When you don’t work out and drink a lot, you get something called weight gain. But after about six months the back pain had almost gone completely away, yet I continued to drink heavily because I liked it and was addicted.
I stopped striving to do better in my life.
My job situation was great for a while. I liked what I was doing, and I was moving up in the company (or so I thought).
In 2009 I was given the option of taking over my old job (while keeping my new job duties) or having no job at all. So basically, I felt as though I was being put back down the ladder.

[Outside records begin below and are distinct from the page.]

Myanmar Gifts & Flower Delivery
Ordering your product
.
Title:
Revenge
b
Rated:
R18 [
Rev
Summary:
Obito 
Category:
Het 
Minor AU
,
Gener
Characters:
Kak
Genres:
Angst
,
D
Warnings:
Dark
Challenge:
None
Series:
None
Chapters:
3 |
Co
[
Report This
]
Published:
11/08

And that made me drink… even more. The stress and anxiety of doing the work of two people was hard, so every night had to become a party to relieve the stress of the day. Can you imagine how vicious that cycle is?

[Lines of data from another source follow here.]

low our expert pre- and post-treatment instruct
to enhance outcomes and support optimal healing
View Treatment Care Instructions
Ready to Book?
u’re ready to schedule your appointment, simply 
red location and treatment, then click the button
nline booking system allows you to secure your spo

In 2009, I wasn’t trying at all. I was in an incredible slump that I just didn’t know how I would get out of. Thankfully, I didn’t lose my job, but I wasn’t happy either.
I also went shopping to forget my problems. For those of you who don’t know, buying”stuff” does not make you happy. You can shop and shop all you want, but it doesn’t do anything for you in the long term other than drain your bank account.
Then… I’d had enough
By the middle of 2010 I was about to turn 31 and I realized that I was really unhappy with myself. I was letting myself go and it was my own fault!

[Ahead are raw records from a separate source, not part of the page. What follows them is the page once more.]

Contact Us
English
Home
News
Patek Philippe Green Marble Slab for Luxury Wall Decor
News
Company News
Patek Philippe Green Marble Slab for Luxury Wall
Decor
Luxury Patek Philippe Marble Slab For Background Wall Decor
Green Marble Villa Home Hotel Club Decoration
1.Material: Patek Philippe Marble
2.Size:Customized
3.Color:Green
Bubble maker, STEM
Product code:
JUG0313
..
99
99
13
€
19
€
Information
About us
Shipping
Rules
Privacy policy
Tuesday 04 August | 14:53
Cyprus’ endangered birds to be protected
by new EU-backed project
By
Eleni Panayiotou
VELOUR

I started looking at gyms, but they were too expensive or smelled terrible. After watching a show about running, I decided to lace up some shoes and go outside. Within a year I was running 4 miles, five days a week! My new found fitness helped me to quit other bad habits and to eat a little better.
Running has helped shape me in more ways than just improving my health; it clears my head. Being fit makes you more confident in your life, it gives you an edge in life. I get sad watching the people who go on yo-yo diets and only get motivated to exercise when January 1st comes around.
Even though I’ve come a long way from two years ago, I still have a long way to go. I’m not as fit as I want to be; I still drink too much sometimes. But I know I can accomplish my goals.
I know now that life is a mental game. If your brain is cluttered with junk, other aspects of your life will be too! My priority is to keep my mind straight and clear, because if that’s in control, I’m in control.